SOAL LATIHAN A:
Jawablah pertanyaan berikut berdasarkan kutipan tentang jiwa dan vitalisme.
(i) Apa karakteristik keberadaan jiwa menurut kutipan?
(ii) Meski tidak bisa diamati secara indrawi, dengan cara apa keberadaan jiwa tetap bisa dibuktikan?
(iii) Menurut vitalisme, kenyataan sejati pada dasarnya adalah apa?
SOAL LATIHAN B:
Ulangi bagian kutipan tentang jiwa dan vitalisme kata demi kata, dimulai pada kata-kata "Akan tetapi, keberadaan" dan berhenti setelah "dengan keberadaan tubuh.".

Akan tetapi, keberadaan jiwa, meski tidak bisa diamati secara indrawi, tetap bisa dibuktikan secara rasio ( pikiran ). Menurut Descrates, keberadaan jiwa, yang karekteristiknya adalah res cogitans ( berpikir ) justru lebih jelas dan tegas dibandingkan dengan keberadaan tubuh.
Vitalisme
Adalah paham di dalam filsafat yang beranggapan bahwa kenyataan sejati pada dasarnya adalah energi, daya, kekuatan, atau nafsu yang bersifat irrasional. Vitalisme percaya bahwa seluruh aktivitas dan prilaku manusia pada dasarnya merupakan perwujudan dari energi-energi atau kekuatan-kekuatan yang tidak-irasional dan instigtif. Setiap keputusan atau prilaku yang dianggap “rasional” pada dasarnya adalah rasionalisasi saja dari keputusan-keputasan yang tidak rasional. Manusia merasa berprilaku seolah-olah dilandasi oleh keputusan-keputusan yang rasional, tetapi sesungguhnya didasari oleh energi, naluri, atau nafsu yang tidak rasional. Rasio hanyal alat yang berfungsi untuk merasiolisaikan hal – hal atau keputusan – keputusan yang sebetulnya tidak rasional.

BAHAN YANG DISEDIAKAN:

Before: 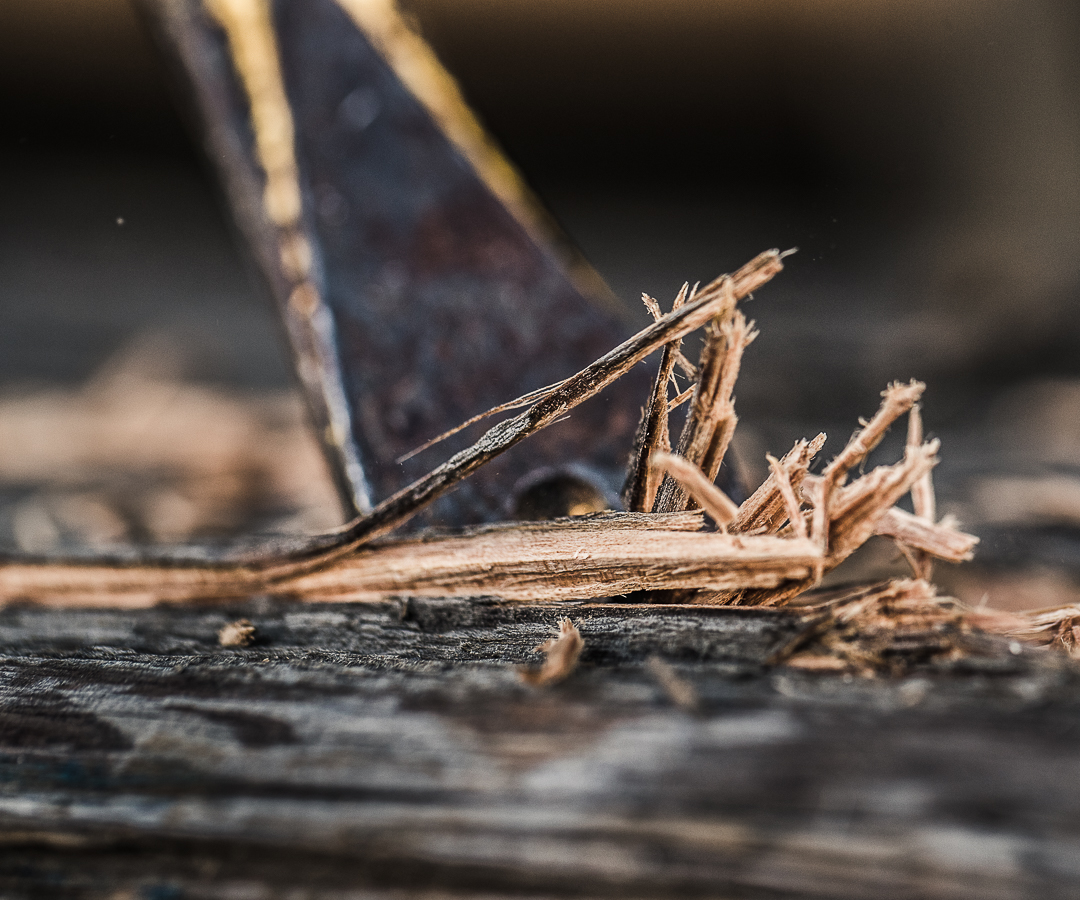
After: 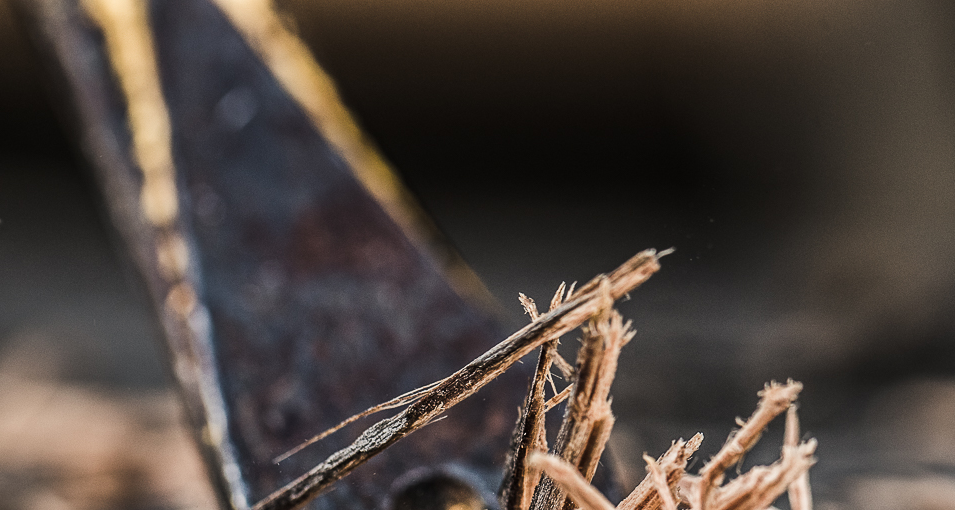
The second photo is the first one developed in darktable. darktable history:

JAWABAN BENAR A:
(i) Res cogitans (berpikir).
(ii) Secara rasio (pikiran).
(iii) Energi, daya, kekuatan, atau nafsu yang bersifat irrasional.

JAWABAN BENAR B:
Akan tetapi, keberadaan jiwa, meski tidak bisa diamati secara indrawi, tetap bisa dibuktikan secara rasio ( pikiran ). Menurut Descrates, keberadaan jiwa, yang karekteristiknya adalah res cogitans ( berpikir ) justru lebih jelas dan tegas dibandingkan dengan keberadaan tubuh.